How one Vancouver-based wealth manager beat the S&P 500

President explains how tuning out macro narratives helped his equity strategies win in 2023

How one Vancouver-based wealth manager beat the S&P 500

Dixon Mitchell Investment Counsel beat the markets last year. The Vancouver-based investment firm’s US equity fund beat the S&P 500 by 8.5 per cent, their Canadian Equity Fund beat the S&P/TSX TR index by 7.6 per cent, and their Small Cap fund beat the S&P/TSX Small Cap index by 16.5 per cent. According to Don Stuart, President & executive chair at Dixon Mitchell, that outperformance stems from a bottom-up focus, and the advantages of scale.

Stuart explained what he means by ‘bottom up.’ Rather than focusing on macro narratives and speculation about central bank interest rate decisions — a level of noise that is hard to tune out these days — his firm aims to look at the dynamics at work in specific businesses. They buy equities to hold for the medium-term at least, which enables them to look past short-term macro volatility.

“Our philosophy is that we’re buyers of businesses. If we look at buying a business, we’re really looking at it over a 3-, 5-, or 7-year period. So we try to figure out if a business is well positioned, if they’re run by a strong management team, if they have a competitive advantage. Those are the factors that are going to play out over a business cycle and beyond the news of the day,” Stuart says. “We’re a bottom-up manager, and the more we get distracted by headlines, the more likely we are to take our eyes off that ball.”

That is not to say the Dixon Mitchell team puts on blinders. Macro stories like interest rates can play a significant role over the time horizons Stuart and his team work at, but they try to give those stories less weight in their decisions. Stuart notes that often these large macro stories are rapidly digested by markets, or even priced in before they occur. Trying to chase those narratives as an investor rarely works well.

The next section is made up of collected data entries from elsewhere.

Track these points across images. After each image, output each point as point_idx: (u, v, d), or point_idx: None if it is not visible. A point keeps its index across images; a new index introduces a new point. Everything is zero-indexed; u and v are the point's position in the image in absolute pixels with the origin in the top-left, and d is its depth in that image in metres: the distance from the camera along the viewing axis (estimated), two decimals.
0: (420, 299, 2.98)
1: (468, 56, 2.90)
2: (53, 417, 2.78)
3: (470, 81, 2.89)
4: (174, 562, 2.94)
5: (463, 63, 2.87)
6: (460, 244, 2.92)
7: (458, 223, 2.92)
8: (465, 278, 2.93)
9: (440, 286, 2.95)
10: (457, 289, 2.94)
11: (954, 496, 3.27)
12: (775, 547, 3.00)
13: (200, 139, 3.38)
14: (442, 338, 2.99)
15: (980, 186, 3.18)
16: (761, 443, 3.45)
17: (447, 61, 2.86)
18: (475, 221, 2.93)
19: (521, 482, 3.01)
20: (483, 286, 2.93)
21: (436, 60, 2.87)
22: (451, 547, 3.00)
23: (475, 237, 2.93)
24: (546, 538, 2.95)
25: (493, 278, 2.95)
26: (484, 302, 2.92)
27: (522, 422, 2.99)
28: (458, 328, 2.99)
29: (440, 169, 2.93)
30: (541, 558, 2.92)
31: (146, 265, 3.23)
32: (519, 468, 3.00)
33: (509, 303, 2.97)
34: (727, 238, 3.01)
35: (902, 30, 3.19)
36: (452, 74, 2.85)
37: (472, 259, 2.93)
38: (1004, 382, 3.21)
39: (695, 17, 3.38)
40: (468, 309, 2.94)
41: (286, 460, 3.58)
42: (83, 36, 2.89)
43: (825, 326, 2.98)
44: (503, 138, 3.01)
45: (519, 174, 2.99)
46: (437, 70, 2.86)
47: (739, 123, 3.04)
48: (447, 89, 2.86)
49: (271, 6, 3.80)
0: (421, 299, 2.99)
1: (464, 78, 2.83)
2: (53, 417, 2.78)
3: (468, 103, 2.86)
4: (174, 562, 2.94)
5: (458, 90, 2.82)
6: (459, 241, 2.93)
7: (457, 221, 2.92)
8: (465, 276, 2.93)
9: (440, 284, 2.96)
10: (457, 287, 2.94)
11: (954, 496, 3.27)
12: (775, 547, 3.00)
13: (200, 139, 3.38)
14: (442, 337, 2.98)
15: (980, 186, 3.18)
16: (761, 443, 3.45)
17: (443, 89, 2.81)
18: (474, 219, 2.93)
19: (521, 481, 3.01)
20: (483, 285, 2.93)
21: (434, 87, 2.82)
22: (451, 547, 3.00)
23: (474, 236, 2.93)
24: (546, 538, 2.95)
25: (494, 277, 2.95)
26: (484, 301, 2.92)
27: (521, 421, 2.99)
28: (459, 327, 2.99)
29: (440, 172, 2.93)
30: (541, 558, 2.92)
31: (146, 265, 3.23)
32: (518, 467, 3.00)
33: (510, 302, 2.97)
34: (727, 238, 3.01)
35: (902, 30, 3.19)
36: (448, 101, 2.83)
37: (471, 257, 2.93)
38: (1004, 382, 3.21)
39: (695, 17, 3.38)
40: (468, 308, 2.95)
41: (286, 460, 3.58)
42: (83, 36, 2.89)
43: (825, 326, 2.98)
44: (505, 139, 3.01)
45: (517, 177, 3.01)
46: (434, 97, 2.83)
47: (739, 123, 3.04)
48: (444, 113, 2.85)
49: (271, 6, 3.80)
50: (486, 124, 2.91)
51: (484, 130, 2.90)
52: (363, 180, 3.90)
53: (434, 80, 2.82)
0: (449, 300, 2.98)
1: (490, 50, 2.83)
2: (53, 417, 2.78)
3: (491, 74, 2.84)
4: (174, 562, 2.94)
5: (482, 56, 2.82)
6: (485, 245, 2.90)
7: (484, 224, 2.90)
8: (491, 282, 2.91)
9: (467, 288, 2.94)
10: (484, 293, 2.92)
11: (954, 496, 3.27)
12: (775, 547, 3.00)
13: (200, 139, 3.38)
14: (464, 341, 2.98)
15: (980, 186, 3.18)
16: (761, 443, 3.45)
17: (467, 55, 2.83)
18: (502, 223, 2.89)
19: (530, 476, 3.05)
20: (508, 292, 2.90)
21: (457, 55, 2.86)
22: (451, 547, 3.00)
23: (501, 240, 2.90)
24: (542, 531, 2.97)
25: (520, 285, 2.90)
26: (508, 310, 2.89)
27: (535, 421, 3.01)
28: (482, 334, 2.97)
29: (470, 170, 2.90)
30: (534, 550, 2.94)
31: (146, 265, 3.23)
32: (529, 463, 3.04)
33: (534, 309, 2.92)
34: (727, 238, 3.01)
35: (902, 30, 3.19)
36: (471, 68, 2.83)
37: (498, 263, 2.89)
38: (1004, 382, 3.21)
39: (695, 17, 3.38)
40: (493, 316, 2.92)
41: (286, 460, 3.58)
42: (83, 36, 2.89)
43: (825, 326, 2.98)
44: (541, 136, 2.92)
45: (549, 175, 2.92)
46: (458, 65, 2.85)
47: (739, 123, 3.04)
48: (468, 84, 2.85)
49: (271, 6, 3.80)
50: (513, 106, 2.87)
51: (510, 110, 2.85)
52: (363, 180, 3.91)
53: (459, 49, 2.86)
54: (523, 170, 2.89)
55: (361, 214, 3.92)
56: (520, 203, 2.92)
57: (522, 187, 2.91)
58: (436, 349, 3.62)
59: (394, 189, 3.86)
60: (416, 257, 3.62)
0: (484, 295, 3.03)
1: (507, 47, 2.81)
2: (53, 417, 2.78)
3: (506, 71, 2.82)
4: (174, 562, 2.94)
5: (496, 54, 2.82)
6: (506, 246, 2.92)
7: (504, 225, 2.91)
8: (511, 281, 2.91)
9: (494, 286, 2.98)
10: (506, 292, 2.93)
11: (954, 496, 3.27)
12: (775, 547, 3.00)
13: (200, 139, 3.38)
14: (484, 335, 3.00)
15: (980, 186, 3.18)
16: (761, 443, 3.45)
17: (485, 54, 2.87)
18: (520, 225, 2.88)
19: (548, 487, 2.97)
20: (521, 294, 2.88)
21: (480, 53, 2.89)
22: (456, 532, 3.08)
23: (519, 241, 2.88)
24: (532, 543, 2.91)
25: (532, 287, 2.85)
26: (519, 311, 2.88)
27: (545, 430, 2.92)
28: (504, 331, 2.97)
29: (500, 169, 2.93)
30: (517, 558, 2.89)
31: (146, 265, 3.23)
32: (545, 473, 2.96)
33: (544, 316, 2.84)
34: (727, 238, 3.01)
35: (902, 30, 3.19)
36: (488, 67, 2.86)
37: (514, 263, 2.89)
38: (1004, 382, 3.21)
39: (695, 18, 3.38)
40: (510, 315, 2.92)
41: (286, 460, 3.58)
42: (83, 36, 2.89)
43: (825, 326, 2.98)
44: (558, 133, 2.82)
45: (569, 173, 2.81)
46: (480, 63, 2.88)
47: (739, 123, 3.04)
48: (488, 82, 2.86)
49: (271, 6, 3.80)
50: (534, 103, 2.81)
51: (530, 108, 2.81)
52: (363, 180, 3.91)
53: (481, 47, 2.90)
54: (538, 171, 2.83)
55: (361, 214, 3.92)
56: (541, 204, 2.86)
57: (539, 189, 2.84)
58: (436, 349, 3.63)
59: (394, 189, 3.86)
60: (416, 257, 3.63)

Stuart notes that 2023 began with negative market forecasts from the biggest Wall St. shops. Goldman, Morgan Stanley, JP Morgan, with their massive teams of highly credentialled analysts, all predicted that the S&P 500 would post a negative return last year. It ended the year up 26 per cent including dividends. Going into 2024 the spread on predictions, he says, are between negative 12 per cent and plus 15 per cent returns.

“There’s no other profession where you’d have a group of experts give such a range of opinions. Can you imagine a building where one engineer says you need 50 gauge steel and the other says you need 100 gauge steel? In our business it’s common,” Stuart says. “If the brightest people in the business devote most of their time to come up with these forecasts that don’t mean anything, then that would be wasted energy for us as a little shop in Vancouver.”  

Stuart notes that Dixon Mitchell’s “little shop” status actually gives its equity strategies an advantage. More capitalized investment funds and asset managers require greater degrees of underlying liquidity in the stocks they buy. Dixon Mitchell is small enough that it can invest in small and medium-cap companies — especially in Canada — that it sees as potential growth drivers despite their lack of market cap. Stuart cites the example of Dollarama, which was valued at $2.4 billion when Dixon Mitchell first invested. Bank asset managers need stocks with greater capitalization in most of their funds, but Dixon Mitchell was there as Dollarama grew to over $28 billion in market cap.

In their US portfolios, a mid-cap approach also helped Dixon Mitchell outperform. Their US equity fund only owned four of the so-called “magnificent seven” and it didn’t own the top three performers from that class of mega-caps: Tesla, Nvidia, and Meta. They still managed to outperform the S&P 500 with allocations to smaller companies exposed to US house construction that benefitted from tight supply in the US market.

As advisors look for ways to help their clients beat the market this year, Stuart believes that asset managers with a bit more agility and a focus on the businesses they own can help deliver those results.

“It’s common in the industry to just buy indexes because managers don’t beat the index after management fees. On average, across the group, that’s true. But the business is dominated by the big managers,” Stuart says. “Two things are going to allow a manager to get away from that pack. One is size, and the ability to get into parts of the market that giant managers can’t get into with any meaningful allocation. The other is an investment process. Over 20 years our teams have built this very disciplined process that gets us away from distraction.”